For a long time he sat, leaning back against the wall, looking at the point she had stood that morning, with her hand on the suitcase handle. He saw her face soften, adopt a rapturous expression of awe, and he thought of her running to him with her arms outstretched. He was here too, of course, on his feet, picking her up and swirling her around. They were surrounded by sofas, a glass-top coffee table, and fifty-inch television.
He looked to his side, at the pile of books. He picked up the one on the top, a rather slim volume: Man’s Search For Meaning. He opened it to roughly the middle page, and tore it along the spine. Methodically, he proceeded to do the same with all the books in the stack. Camus. Gandhi. Marx. Tolstoy. Chekhov. Gorky. One after the other.
Again he sat, watching the tattered pages, the random paragraphs highlighted in fluorescent green. He would ask Durga to take them all to the waste paper man down the street, see if she could get him to give perhaps forty rupees in return. He would give her ten, keep thirty.

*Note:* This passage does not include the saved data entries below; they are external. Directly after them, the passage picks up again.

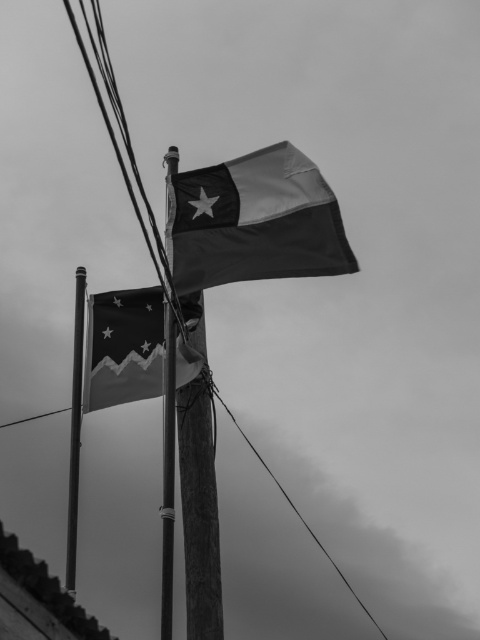
Does wooden pole at center have a lesser height compared to smooth wire at center?

Correct, wooden pole at center is not as tall as smooth wire at center.

Between point (170, 616) and point (345, 580), which one is positioned behind?

The point (345, 580) is behind.

Find the location of a particular element. wooden pole at center is located at coordinates (168, 472).

Between silky black flag at upper center and wooden pole at center, which one appears on the right side from the viewer's perspective?

From the viewer's perspective, silky black flag at upper center appears more on the right side.

The width and height of the screenshot is (480, 640). Find the location of `silky black flag at upper center`. silky black flag at upper center is located at coordinates (254, 221).

Is point (218, 280) less distant than point (168, 483)?

That is False.

This screenshot has width=480, height=640. Find the location of `silky black flag at upper center`. silky black flag at upper center is located at coordinates (254, 221).

How far apart are silky black flag at upper center and smooth wire at center?

silky black flag at upper center and smooth wire at center are 6.90 meters apart.

Does silky black flag at upper center have a lesser height compared to smooth wire at center?

Yes.

Locate an element on the screen. silky black flag at upper center is located at coordinates (254, 221).

The width and height of the screenshot is (480, 640). Identify the location of silky black flag at upper center. (254, 221).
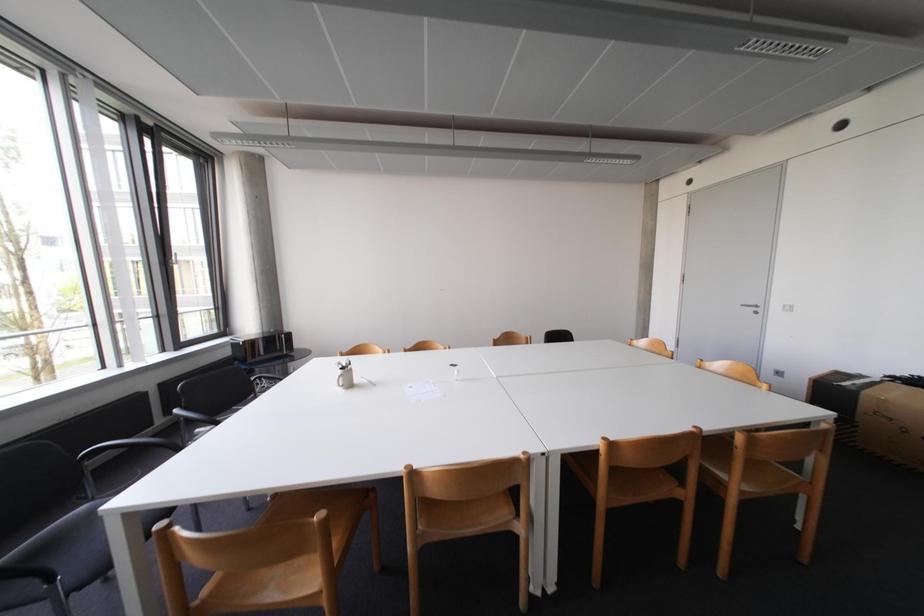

He was going to shave today. Yes, first, a shave. Then a haircut. Close cropped around the ears. Just enough on the scalp to achieve an old-fashioned side-part. He would shower. No, a bath. Shampoo for the hair. Soap for the body. He would scrub himself at least three times over. Get rid of all the stench. Then he would call Ma, tell her that she was to stop sending him money from next month.
But before that…
He reached for his phone. He found Vinay’s name, dialled it. As always, it rang three times before Vinay answered it. He had some kind of superstition about answering phone calls on the fourth ring.
‘Bolo bhai,’ he said. ‘Kaise yaad kiya?’
‘Vinay,’ said Shravan. ‘Wanted to ask for a favour.’
‘Tell me.’ Shravan heard low sounds of people speaking in the background. ‘Anything for you, bro.’
‘That lead copywriting job you said I could interview for if I was interested,’ said Shravan. ‘Is the position still available?’